_Exercise description_.
Would you retype the whole listing exactly?

══════

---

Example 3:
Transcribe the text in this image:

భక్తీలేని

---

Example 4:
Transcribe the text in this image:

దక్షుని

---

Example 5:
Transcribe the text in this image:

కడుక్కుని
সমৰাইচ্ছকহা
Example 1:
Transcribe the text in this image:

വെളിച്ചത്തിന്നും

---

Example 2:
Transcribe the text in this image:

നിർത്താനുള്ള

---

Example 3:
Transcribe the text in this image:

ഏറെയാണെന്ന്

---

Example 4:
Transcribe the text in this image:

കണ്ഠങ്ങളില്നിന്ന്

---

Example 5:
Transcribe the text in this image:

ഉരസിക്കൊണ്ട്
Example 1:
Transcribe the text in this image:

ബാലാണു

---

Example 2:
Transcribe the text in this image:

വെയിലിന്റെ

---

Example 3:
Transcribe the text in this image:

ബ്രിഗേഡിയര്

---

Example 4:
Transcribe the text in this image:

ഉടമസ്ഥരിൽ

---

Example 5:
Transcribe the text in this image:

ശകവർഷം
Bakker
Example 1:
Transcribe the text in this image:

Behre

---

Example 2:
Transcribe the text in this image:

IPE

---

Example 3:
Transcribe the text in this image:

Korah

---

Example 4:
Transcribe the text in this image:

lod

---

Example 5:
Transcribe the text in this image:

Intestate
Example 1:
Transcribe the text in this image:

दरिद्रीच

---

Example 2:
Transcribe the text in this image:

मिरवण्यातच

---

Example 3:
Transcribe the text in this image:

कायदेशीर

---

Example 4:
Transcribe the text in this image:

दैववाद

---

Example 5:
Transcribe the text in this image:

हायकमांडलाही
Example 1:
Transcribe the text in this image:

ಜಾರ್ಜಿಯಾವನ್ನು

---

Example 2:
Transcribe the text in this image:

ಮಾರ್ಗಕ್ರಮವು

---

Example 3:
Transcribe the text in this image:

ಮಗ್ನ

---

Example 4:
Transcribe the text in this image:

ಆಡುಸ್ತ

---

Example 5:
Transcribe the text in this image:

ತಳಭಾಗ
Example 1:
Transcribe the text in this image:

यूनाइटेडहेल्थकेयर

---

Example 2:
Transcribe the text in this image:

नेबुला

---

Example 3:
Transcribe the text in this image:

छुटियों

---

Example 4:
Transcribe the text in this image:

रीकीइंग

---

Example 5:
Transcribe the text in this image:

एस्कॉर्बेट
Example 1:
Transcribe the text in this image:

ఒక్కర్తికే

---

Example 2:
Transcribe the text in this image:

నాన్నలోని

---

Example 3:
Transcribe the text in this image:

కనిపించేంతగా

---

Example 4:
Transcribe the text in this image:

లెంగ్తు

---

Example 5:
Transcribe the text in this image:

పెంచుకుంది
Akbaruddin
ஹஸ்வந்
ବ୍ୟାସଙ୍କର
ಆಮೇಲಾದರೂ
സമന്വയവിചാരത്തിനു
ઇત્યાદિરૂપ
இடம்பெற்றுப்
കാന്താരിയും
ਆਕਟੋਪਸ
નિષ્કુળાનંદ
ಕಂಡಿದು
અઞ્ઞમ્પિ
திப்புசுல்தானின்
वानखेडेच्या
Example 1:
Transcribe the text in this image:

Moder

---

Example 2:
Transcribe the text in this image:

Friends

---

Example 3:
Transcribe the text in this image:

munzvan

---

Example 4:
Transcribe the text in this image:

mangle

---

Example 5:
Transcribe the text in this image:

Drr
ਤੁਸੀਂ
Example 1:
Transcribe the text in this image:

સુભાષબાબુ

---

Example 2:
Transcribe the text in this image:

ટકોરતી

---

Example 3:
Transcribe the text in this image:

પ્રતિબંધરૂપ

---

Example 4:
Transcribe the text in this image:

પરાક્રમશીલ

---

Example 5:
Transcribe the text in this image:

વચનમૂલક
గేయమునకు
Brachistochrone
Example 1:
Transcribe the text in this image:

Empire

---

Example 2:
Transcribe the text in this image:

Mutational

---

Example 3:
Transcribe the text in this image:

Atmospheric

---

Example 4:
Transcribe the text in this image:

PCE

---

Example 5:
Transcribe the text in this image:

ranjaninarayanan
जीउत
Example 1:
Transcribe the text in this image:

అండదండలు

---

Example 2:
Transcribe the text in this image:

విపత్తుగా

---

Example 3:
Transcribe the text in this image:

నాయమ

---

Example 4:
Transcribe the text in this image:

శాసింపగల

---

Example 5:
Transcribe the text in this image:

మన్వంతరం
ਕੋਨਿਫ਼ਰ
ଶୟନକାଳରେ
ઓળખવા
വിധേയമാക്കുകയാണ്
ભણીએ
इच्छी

══════

_Expected answer_.
---

Example 3:
Transcribe the text in this image:

భక్తీలేని

---

Example 4:
Transcribe the text in this image:

దక్షుని

---

Example 5:
Transcribe the text in this image:

కడుక్కుని
সমৰাইচ্ছকহা
Example 1:
Transcribe the text in this image:

വെളിച്ചത്തിന്നും

---

Example 2:
Transcribe the text in this image:

നിർത്താനുള്ള

---

Example 3:
Transcribe the text in this image:

ഏറെയാണെന്ന്

---

Example 4:
Transcribe the text in this image:

കണ്ഠങ്ങളില്നിന്ന്

---

Example 5:
Transcribe the text in this image:

ഉരസിക്കൊണ്ട്
Example 1:
Transcribe the text in this image:

ബാലാണു

---

Example 2:
Transcribe the text in this image:

വെയിലിന്റെ

---

Example 3:
Transcribe the text in this image:

ബ്രിഗേഡിയര്

---

Example 4:
Transcribe the text in this image:

ഉടമസ്ഥരിൽ

---

Example 5:
Transcribe the text in this image:

ശകവർഷം
Bakker
Example 1:
Transcribe the text in this image:

Behre

---

Example 2:
Transcribe the text in this image:

IPE

---

Example 3:
Transcribe the text in this image:

Korah

---

Example 4:
Transcribe the text in this image:

lod

---

Example 5:
Transcribe the text in this image:

Intestate
Example 1:
Transcribe the text in this image:

दरिद्रीच

---

Example 2:
Transcribe the text in this image:

मिरवण्यातच

---

Example 3:
Transcribe the text in this image:

कायदेशीर

---

Example 4:
Transcribe the text in this image:

दैववाद

---

Example 5:
Transcribe the text in this image:

हायकमांडलाही
Example 1:
Transcribe the text in this image:

ಜಾರ್ಜಿಯಾವನ್ನು

---

Example 2:
Transcribe the text in this image:

ಮಾರ್ಗಕ್ರಮವು

---

Example 3:
Transcribe the text in this image:

ಮಗ್ನ

---

Example 4:
Transcribe the text in this image:

ಆಡುಸ್ತ

---

Example 5:
Transcribe the text in this image:

ತಳಭಾಗ
Example 1:
Transcribe the text in this image:

यूनाइटेडहेल्थकेयर

---

Example 2:
Transcribe the text in this image:

नेबुला

---

Example 3:
Transcribe the text in this image:

छुटियों

---

Example 4:
Transcribe the text in this image:

रीकीइंग

---

Example 5:
Transcribe the text in this image:

एस्कॉर्बेट
Example 1:
Transcribe the text in this image:

ఒక్కర్తికే

---

Example 2:
Transcribe the text in this image:

నాన్నలోని

---

Example 3:
Transcribe the text in this image:

కనిపించేంతగా

---

Example 4:
Transcribe the text in this image:

లెంగ్తు

---

Example 5:
Transcribe the text in this image:

పెంచుకుంది
Akbaruddin
ஹஸ்வந்
ବ୍ୟାସଙ୍କର
ಆಮೇಲಾದರೂ
സമന്വയവിചാരത്തിനു
ઇત્યાદિરૂપ
இடம்பெற்றுப்
കാന്താരിയും
ਆਕਟੋਪਸ
નિષ્કુળાનંદ
ಕಂಡಿದು
અઞ્ઞમ્પિ
திப்புசுல்தானின்
वानखेडेच्या
Example 1:
Transcribe the text in this image:

Moder

---

Example 2:
Transcribe the text in this image:

Friends

---

Example 3:
Transcribe the text in this image:

munzvan

---

Example 4:
Transcribe the text in this image:

mangle

---

Example 5:
Transcribe the text in this image:

Drr
ਤੁਸੀਂ
Example 1:
Transcribe the text in this image:

સુભાષબાબુ

---

Example 2:
Transcribe the text in this image:

ટકોરતી

---

Example 3:
Transcribe the text in this image:

પ્રતિબંધરૂપ

---

Example 4:
Transcribe the text in this image:

પરાક્રમશીલ

---

Example 5:
Transcribe the text in this image:

વચનમૂલક
గేయమునకు
Brachistochrone
Example 1:
Transcribe the text in this image:

Empire

---

Example 2:
Transcribe the text in this image:

Mutational

---

Example 3:
Transcribe the text in this image:

Atmospheric

---

Example 4:
Transcribe the text in this image:

PCE

---

Example 5:
Transcribe the text in this image:

ranjaninarayanan
जीउत
Example 1:
Transcribe the text in this image:

అండదండలు

---

Example 2:
Transcribe the text in this image:

విపత్తుగా

---

Example 3:
Transcribe the text in this image:

నాయమ

---

Example 4:
Transcribe the text in this image:

శాసింపగల

---

Example 5:
Transcribe the text in this image:

మన్వంతరం
ਕੋਨਿਫ਼ਰ
ଶୟନକାଳରେ
ઓળખવા
വിധേയമാക്കുകയാണ്
ભણીએ
इच्छी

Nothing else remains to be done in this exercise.